Hearing economists claim credit for the management of the Great Crash reminds me of a workmate I once had who’d skive the day away before reappearing at just the moment the supervisor showed up to laud the team’s good work. For, as John Kay argued in a celebrated 2011 article, the policy decisions taken after the Crash, and that helped stave off a Depression, were largely pragmatic, owing little to theory.
Still, let’s take Krugman’s claim at face-value and assume, for the sake of argument, that economists were the heroes of the Great Crash. After all, Ben Bernanke is an economist, so even if he was winging it during his headship of the US Federal Reserve, his training proved vital. Even at that, though, Krugman’s claim only works if you define success as the absence of failure. Ten years after the Great Crash, our recovery has been so slow compared to that which followed the 1929 Crash, that we’ll end up relatively worse off in just a few more years. Moreover, the 1929 Crash was indiscriminate, and wiped out everyone from millionaires to farmers. The widely-shared pain that resulted helped forge a broadly-shared consensus for change, which ultimately yielded the New Deal.

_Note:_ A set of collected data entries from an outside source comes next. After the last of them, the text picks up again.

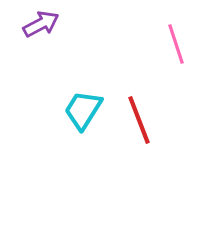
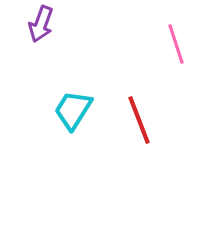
purple arrow: rotated 138 degrees clockwise
cyan trapezoid: moved 10 px left
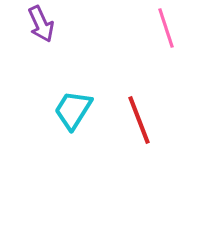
purple arrow: rotated 45 degrees counterclockwise
pink line: moved 10 px left, 16 px up
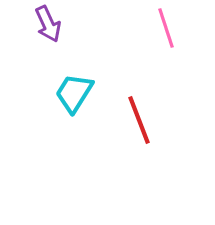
purple arrow: moved 7 px right
cyan trapezoid: moved 1 px right, 17 px up
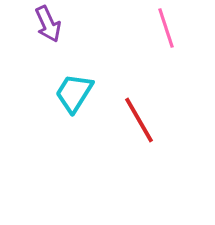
red line: rotated 9 degrees counterclockwise
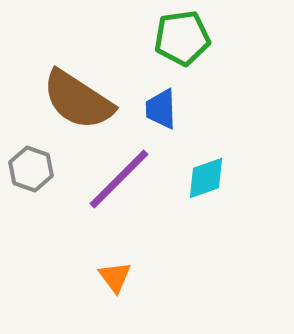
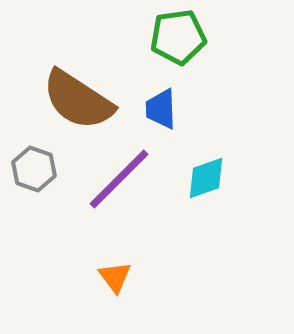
green pentagon: moved 4 px left, 1 px up
gray hexagon: moved 3 px right
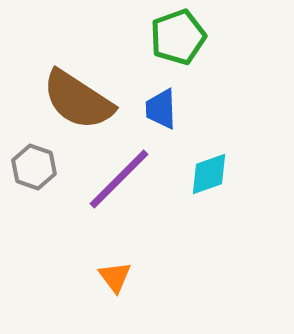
green pentagon: rotated 12 degrees counterclockwise
gray hexagon: moved 2 px up
cyan diamond: moved 3 px right, 4 px up
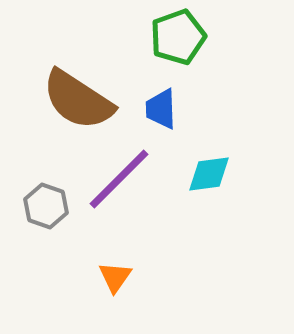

In contrast, the bailouts and easy money that followed the 2008 Crash not only preserved the wealth of the super-rich, but made them even richer. Since then, the tepid recovery has depressed real wage gains for the majority. Far from a consensus for change, Western societies have become deeply divided. They got FDR, we got Trump. If that’s your idea of success, don’t be surprised that many people say you can have it.
We have to give credit where credit is due. As many economists protest, this is actually an exciting time in their field. There is a ferment of new ideas in the seminar rooms. The problem is, the public aren’t hearing it, and the defensiveness of some economists in the face of public criticism suggests they just don’t get the public anger. Before the Crash, economists were our gurus, men like Alan Greenspan lionised for their ‘shaman-like’ ability to move global markets. Economists then basked in this glory – and a few monetised it pretty effectively too.
The Great Crash shattered that faith. Hearing that everything is fine is hardly going to restore anyone’s faith – because for many people, things most definitely are not fine. As I and some colleagues argued in an open letter this week, the kind of complacency creeping back into the profession, and to which Krugman gives voice, is unwarranted. The public are still angry, and the revolt against the ‘experts’ won’t abate until the economics fraternity accepts the legitimacy of the public’s concern.